___ SOURCE EXTRACT

Hearing of confirmation of charges:  On Tuesday, ICC commenced the hearing of charges confirmation of the  three suspects which would run up to September 12, 2011. The suspects include former Higher Education Minister, William Ruto, former Minister for Industrialization, Henry Kosgey and a journalist, Jushua arap Sang. Similar hearings will start on September 21, for the remaining suspects namely,  Finance Minister and Deputy Prime Minister, Uhuru Kenyatta, Secretary to the Cabinet, Francis Kirimi Muthaura and ex-Police Chief, Mohammed Hussein Ali.


Judgment in the trial of four ex-Rwandan ministers set for September 30: The  ICTR announced Thursday that the judgment in the genocide case involving four former Rwandan ministers will be delivered on September 30. The defendants in the case commonly known as Government II are Casimir Bizimungu (Health), Prosper Mugiraneza, (Public Service), Jérome Bicamumpaka (Foreign Affairs) and Justin Mugenzi (Trade).  They are charged with genocide, conspiracy to commit genocide, complicity in genocide, direct and public incitement to commit genocide, crimes against humanity (murder, extermination and rape) and war crimes.

Delivery of the judgment comes twelve years after the arrest of the accused.

______
___ SUPPLIED MATERIAL

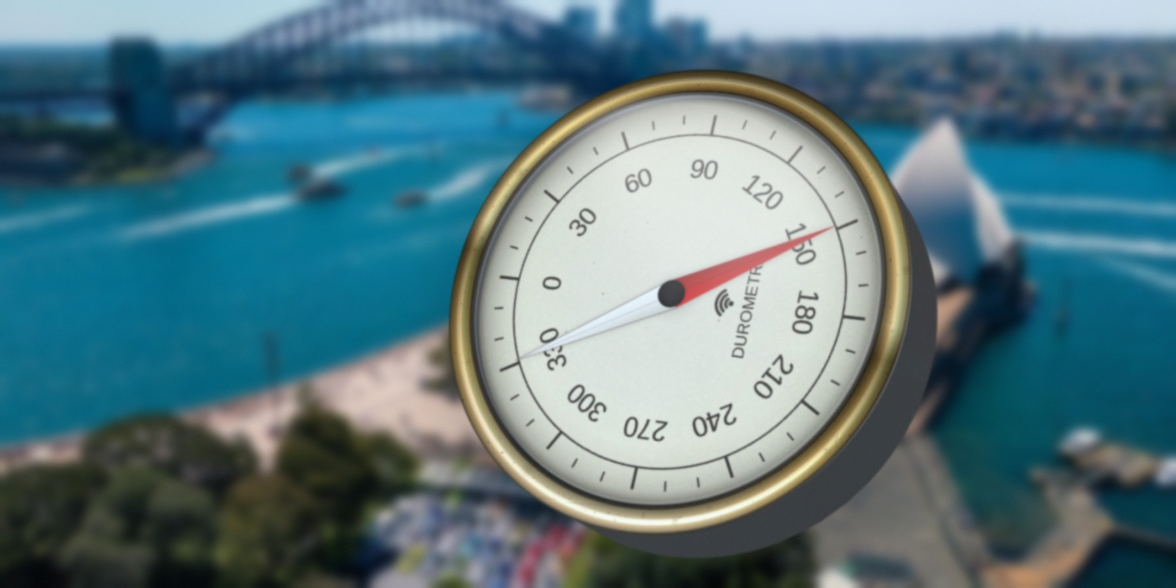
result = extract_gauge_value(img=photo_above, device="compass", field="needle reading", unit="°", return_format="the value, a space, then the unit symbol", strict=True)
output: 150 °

______
___ SUPPLIED MATERIAL

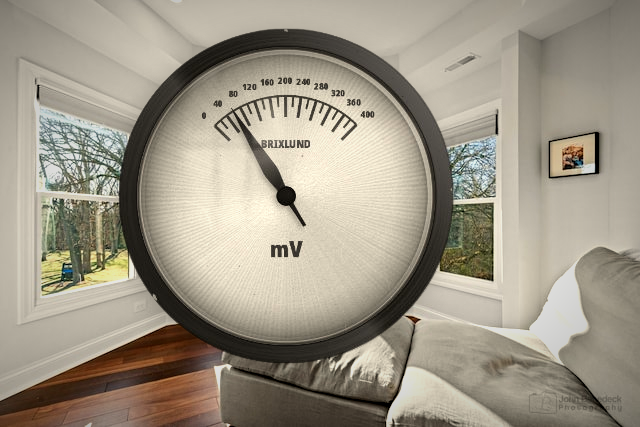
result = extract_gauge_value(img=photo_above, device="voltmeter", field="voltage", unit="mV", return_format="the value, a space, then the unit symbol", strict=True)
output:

______
___ SUPPLIED MATERIAL

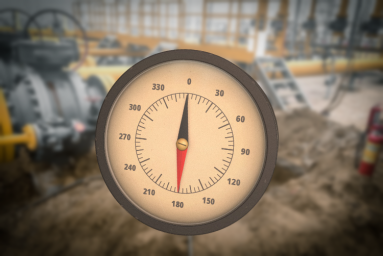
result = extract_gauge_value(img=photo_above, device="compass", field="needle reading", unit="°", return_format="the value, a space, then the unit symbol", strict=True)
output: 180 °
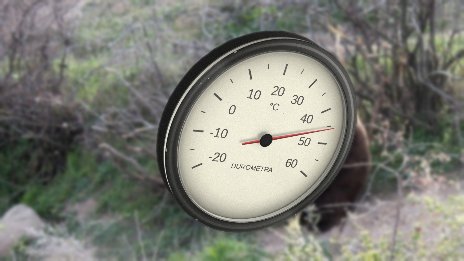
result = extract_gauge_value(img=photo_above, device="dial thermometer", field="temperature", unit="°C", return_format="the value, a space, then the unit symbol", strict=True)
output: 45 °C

______

_WORK ORDER 1:_ In the court news extract, what is the name commonly used for the case involving the four former Rwandan ministers?
_WORK ORDER 2:_ Summarize the court news extract in two sentences.
_WORK ORDER 3:_ Extend the court news extract with a few sentences that pick up after its final line.

_EXERCISE RESPONSE 1:_ Government II

_EXERCISE RESPONSE 2:_ The ICC began hearings on Tuesday to confirm charges against William Ruto, Henry Kosgey and Jushua arap Sang, with similar hearings for Uhuru Kenyatta, Francis Kirimi Muthaura and Mohammed Hussein Ali set to start on September 21. The ICTR announced that judgment in the Government II genocide case against four former Rwandan ministers will be delivered on September 30, twelve years after their arrest.

_EXERCISE RESPONSE 3:_
Evidence of two protected witnesses allowed to be used in Denmark: The UN Tribunal Thursday waived protective measures enjoyed by two of its protected witnesses for the purposes of disclosing their evidence to the Danish judiciary to facilitate investigations and eventual prosecutions of genocide cases. The two witnesses, EV and RT, testified for prosecution in the case popularly known as ‘'Butare Trial'' involving six accused from Butare prefecture, South Rwanda, including the only woman to be indicted by the UN Tribunal, Pauline Nyiramasuhuko, former Rwandan Minister for Women and Family Affairs.


Transfer of Fabien Neretse: The former head of Rwandan Coffee Office between 1989 and 1991, Fabien Neretse was transferred from the French judiciary to Belgium on Tuesday on account of European arrest warrant issued on June 24, 2011 in Brussels. A criminal case had been opened against him in Belgium in 2004 for the alleged participation in genocide and war crimes. Neretse is charged for his responsibility in the murder of Claire Beckers, a Belgian citizen married to a Rwandan, on April 9, 1994 in Nyamirambo (Kigali). He allegedly encouraged Interahamwe militias to murder the couple.